Cornerstone Research examined 182 merger-and-acquisition lawsuits filed last year, and found that none of them succeeded in blocking a proposed merger or buyout. Few of them ultimately gave shareholders much of anything. But many of them helped provide a nice payday for a lot of lawyers.

The study focused on publicly-traded companies valued at more than $100 million. It found that the vast majority of all proposed corporate buyouts, 93% of them, were challenged last year. 35% of those lawsuits were ultimately dismissed, while the rest settled. And the vast majority of those settlements consisted of nothing but attorney fees. “In the settlements related to 2012 deals, the average agreed-upon plaintiff attorney fee was $725,000,” the report found.

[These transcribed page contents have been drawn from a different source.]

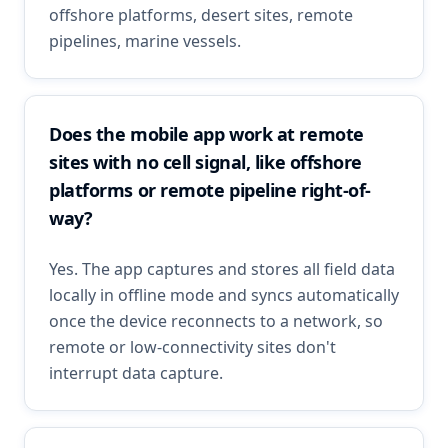
offshore platforms, desert sites, remote
pipelines, marine vessels.
Does the mobile app work at remote
sites with no cell signal, like offshore
platforms or remote pipeline right-of-
way?
Yes. The app captures and stores all field data
locally in offline mode and syncs automatically
once the device reconnects to a network, so
remote or low-connectivity sites don't
interrupt data capture.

That’s nearly three quarters of a million dollars a pop, for issuing legal challenges left and right that have little chance of succeeding. “M&A transaction attorneys and their clients often refer to those bringing shareholder lawsuits as ‘leeches’,” writes Forbes contributor Mark Eissman. These “costly merger-related cases,” he adds, “do not seem to add value, except possibly to plaintiffs lawyers’ coffers.” In the end, shareholder lawsuits are not unlike the infamous “coupon settlements” that purport to help consumers, but really help those who file the lawsuits (read: “I Sued a Store And All I Got Was This Lousy Coupon”).

So if you’re a fan of the Kroger-Harris Teeter deal, don’t despair about the shareholder challenge. If you’re not a fan, don’t get your hopes up that the suit will prevent it from happening. And if grocery prices go up, or Harris Teeter’s double- and triple-coupons go away in order to help settle the suit, you can thank the lawyers.